## Brief
The entire listing is to be repeated verbatim.

## Data block

************

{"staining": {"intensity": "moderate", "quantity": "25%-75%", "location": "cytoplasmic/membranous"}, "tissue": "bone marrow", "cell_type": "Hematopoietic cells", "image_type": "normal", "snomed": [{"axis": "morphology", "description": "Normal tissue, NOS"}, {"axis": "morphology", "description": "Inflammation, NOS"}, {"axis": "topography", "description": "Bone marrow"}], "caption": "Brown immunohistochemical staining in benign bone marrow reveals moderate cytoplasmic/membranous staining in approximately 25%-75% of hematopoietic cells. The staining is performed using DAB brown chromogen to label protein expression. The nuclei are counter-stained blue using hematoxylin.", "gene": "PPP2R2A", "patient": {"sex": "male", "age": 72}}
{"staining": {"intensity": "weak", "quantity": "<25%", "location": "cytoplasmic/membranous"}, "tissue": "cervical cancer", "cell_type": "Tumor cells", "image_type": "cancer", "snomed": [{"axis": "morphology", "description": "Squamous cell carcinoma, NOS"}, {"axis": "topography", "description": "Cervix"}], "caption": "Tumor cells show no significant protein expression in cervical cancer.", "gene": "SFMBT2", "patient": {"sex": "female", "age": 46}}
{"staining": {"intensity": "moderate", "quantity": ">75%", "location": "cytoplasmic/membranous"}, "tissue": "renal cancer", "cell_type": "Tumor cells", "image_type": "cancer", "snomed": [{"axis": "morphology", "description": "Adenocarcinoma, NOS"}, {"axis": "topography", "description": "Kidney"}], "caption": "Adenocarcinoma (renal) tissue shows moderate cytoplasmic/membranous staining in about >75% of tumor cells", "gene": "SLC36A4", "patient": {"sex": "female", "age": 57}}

************

## Solved exercise
{"staining": {"intensity": "moderate", "quantity": "25%-75%", "location": "cytoplasmic/membranous"}, "tissue": "bone marrow", "cell_type": "Hematopoietic cells", "image_type": "normal", "snomed": [{"axis": "morphology", "description": "Normal tissue, NOS"}, {"axis": "morphology", "description": "Inflammation, NOS"}, {"axis": "topography", "description": "Bone marrow"}], "caption": "Brown immunohistochemical staining in benign bone marrow reveals moderate cytoplasmic/membranous staining in approximately 25%-75% of hematopoietic cells. The staining is performed using DAB brown chromogen to label protein expression. The nuclei are counter-stained blue using hematoxylin.", "gene": "PPP2R2A", "patient": {"sex": "male", "age": 72}}
{"staining": {"intensity": "weak", "quantity": "<25%", "location": "cytoplasmic/membranous"}, "tissue": "cervical cancer", "cell_type": "Tumor cells", "image_type": "cancer", "snomed": [{"axis": "morphology", "description": "Squamous cell carcinoma, NOS"}, {"axis": "topography", "description": "Cervix"}], "caption": "Tumor cells show no significant protein expression in cervical cancer.", "gene": "SFMBT2", "patient": {"sex": "female", "age": 46}}
{"staining": {"intensity": "moderate", "quantity": ">75%", "location": "cytoplasmic/membranous"}, "tissue": "renal cancer", "cell_type": "Tumor cells", "image_type": "cancer", "snomed": [{"axis": "morphology", "description": "Adenocarcinoma, NOS"}, {"axis": "topography", "description": "Kidney"}], "caption": "Adenocarcinoma (renal) tissue shows moderate cytoplasmic/membranous staining in about >75% of tumor cells", "gene": "SLC36A4", "patient": {"sex": "female", "age": 57}}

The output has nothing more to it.